I’m sure I am not the only one who starts a few books at a time…doesn’t your mind get tired of reading just one book? Wouldn’t you rather be bombarded with the inner workings of a few authors, and enjoy the juxtaposition of worlds, finding common themes between them and further relating to the layers and layers of your onion mind? I love this unraveling of layers, slowly exposing and rebuilding myself with every turn of the page. It is truly delightful.
Like a girl in every port, I have a book in every room.
So here are the few ports I’m visiting now:
“Jesus says the kingdom of His Father is not a subdivision for the self-righteous nor for those who feel they possess the state secret of salvation. The kingdom is not an exclusive, well-trimmed suburb with snobbish rules about who can live there. No, it is for a larger, homelier, less self-conscious caste of people who understand they are sinners because they have experienced the yaw and pitch of moral struggle.”
I got this book around 10 years ago, and I flipped through it then; but I never finished it. At the time I was deeply immersed with Donald Miller‘s writing, and that was where I was at spiritually during the time.
Right now, I’m definitely in a growth period…but not in a “Joyce Meyer” devotional kind of growth. This is a much more “Rich Mullins,” and “Brennan Manning” growth. This is when I am sitting in a garden with barefeet, digging my toes in the dirt and picking grass with my green, stained fingers, having a quiet discussion with God and trying to figure things out, kind of growth. My body is rejecting cliche phrases, and locking in on things that I can chew on:
“When I get honest, I admit I am a bundle of paradoxes. I believe and I doubt, I hope and get discouraged, I love and I hate, I feel bad about feeling good, I feel guilty about not feeling guilty. I am trusting and suspicious. I am honest and I still play games. Aristotle said I am a rational animal: I say I am an angel with an incredible capacity for beer.”
I wish I could thank Brennan for writing this, but unfortunately his time here has passed. I am so grateful he took the time to scribble the painful throes we wrestle with in our lives, though. It can be hard to find reality when you are living in a well-irrigated desert, and the illusion of green grass lays on top of the barren ground underneath. Sometimes it’s nice to help someone pull the sod up, and finally appreciate the beauty of life in the desert, however small or prickly it may be.
This is another book that speaks from a different perspective…the perspective of the creative artist.
Artists have it bad, because we see everything from a different angle. We get distracted on Sundays because of the way the light is shining on the curtains. We find it interesting how the Pastor uses different words than we do, and spend time writing down these different words on index cards during the sermon, rather than listening to the sermon. Artists are going to argue and fight and roll their eyes over really basic things: like the use of the color beige.
So to throw theology at them is like throwing paint onto oil. You might get some of it to stick, but it’s still going to be just colorful oil in the end.
You might be able to change the color of the walls in a church, but you aren’t going to be able to change the color of an artist. They’re stubborn, and they’re opinionated…and most of the time they’re repressing the daylights out of the nonsense that is engrossing their mental energy.

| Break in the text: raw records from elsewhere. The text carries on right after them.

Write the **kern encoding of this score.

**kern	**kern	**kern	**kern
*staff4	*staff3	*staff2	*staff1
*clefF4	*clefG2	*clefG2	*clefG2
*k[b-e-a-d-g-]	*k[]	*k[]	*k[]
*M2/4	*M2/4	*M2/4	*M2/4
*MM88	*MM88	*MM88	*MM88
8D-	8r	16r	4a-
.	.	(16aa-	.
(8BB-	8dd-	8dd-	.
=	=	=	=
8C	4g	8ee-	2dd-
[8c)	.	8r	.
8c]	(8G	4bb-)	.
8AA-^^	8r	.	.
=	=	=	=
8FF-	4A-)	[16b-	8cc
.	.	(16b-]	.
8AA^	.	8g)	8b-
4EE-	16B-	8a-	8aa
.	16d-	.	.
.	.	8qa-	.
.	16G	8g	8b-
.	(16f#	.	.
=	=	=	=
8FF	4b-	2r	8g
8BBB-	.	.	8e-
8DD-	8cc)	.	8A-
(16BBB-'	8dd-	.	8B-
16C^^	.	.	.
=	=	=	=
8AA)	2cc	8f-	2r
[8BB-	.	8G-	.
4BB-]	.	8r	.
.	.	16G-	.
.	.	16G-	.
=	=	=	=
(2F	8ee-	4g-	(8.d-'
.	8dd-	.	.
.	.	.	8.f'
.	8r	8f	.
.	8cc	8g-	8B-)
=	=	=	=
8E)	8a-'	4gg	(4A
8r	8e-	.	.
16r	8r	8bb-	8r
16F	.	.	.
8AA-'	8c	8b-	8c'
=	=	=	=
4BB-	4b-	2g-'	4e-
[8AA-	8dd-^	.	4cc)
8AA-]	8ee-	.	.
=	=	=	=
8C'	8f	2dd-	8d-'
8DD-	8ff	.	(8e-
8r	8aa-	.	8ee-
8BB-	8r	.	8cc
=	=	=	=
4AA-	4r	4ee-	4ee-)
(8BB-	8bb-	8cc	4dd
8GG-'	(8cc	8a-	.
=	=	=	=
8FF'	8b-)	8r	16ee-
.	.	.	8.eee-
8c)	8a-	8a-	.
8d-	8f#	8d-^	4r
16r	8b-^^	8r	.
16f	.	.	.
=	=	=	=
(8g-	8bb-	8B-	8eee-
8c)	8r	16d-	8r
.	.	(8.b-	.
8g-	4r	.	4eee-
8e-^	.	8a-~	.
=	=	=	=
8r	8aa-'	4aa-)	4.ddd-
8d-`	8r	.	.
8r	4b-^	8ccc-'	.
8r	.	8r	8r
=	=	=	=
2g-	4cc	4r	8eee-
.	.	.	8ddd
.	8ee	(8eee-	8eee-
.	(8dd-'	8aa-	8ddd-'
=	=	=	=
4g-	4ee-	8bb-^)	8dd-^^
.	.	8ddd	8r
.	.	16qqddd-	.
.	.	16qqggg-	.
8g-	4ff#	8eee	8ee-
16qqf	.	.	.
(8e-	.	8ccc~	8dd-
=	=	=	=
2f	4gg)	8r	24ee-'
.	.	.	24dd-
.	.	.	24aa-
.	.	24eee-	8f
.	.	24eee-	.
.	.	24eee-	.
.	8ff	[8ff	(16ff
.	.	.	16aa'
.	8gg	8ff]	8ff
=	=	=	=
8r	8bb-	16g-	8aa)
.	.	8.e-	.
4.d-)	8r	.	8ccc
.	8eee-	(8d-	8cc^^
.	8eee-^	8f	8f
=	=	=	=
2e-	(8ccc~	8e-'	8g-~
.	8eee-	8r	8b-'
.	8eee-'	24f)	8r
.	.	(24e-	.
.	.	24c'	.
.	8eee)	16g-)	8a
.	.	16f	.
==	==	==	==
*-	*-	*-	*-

I have thoroughly enjoyed this book because it is a relief to read someone with the same ridiculous ideas interwoven with thought-provoking theology:
“Ever since I was a little boy, I’ve wondered what God looks like. At first I figured He was just like a puff of smoke, since He was a “spirit” and didn’t have flesh and blood like me, but then I remembered reading in Genesis that He decided to make man in His “image,” whatever that meant…Maybe it’s just my odd mind at work, but if, by some chance, we aren’t the only ones He created, and out there in the vastness of the universe is another life form, another planet and another people He is trying to have relationship with, would He have created them in His image as well, or would He have thought about throwing a curve ball, spicing things up a bit? These are the things I ponder, and they are probably the stupidest things I could spend my time pondering.”
And that is why I am reading this book.
Well, the kids are reading this for a Literature class, so naturally I have to read it with them.
The funny thing is, since I haven’t read it in so long, I had forgotten how very long Austen’s sentences are.
So very, very long.
The sentences Austen wrote were as long as the wandering, speckled verdant highlands road in late spring, well after the last toilsome, precipitate showers pelted the intemperate soil in such a way as to wonder if Miss Lucas’ afternoon parlor chatter may have summoned the impenetrable riot of showers and clatter of thunder, in order to bequeath a polite farewell to her monologue; which may have, in fact, allowed the younger ladies leisure to take a sip of their tea without the uncertain moments when they felt the very requisition of their eyebrows to raise, in so much as to suggest that they were, indeed, following along with the story all along.
I shall look forward to returning to my stomping grounds with the Bronte sisters, who made much more sense, with clearer grammar, and outside of drawing rooms. That is the biggest difference that I see: Austen’s settings were always inside. The Bronte sisters wrote stories which involved travel. I enjoy the Brontes’s world a little more, for that reason. Less sitting, more moving.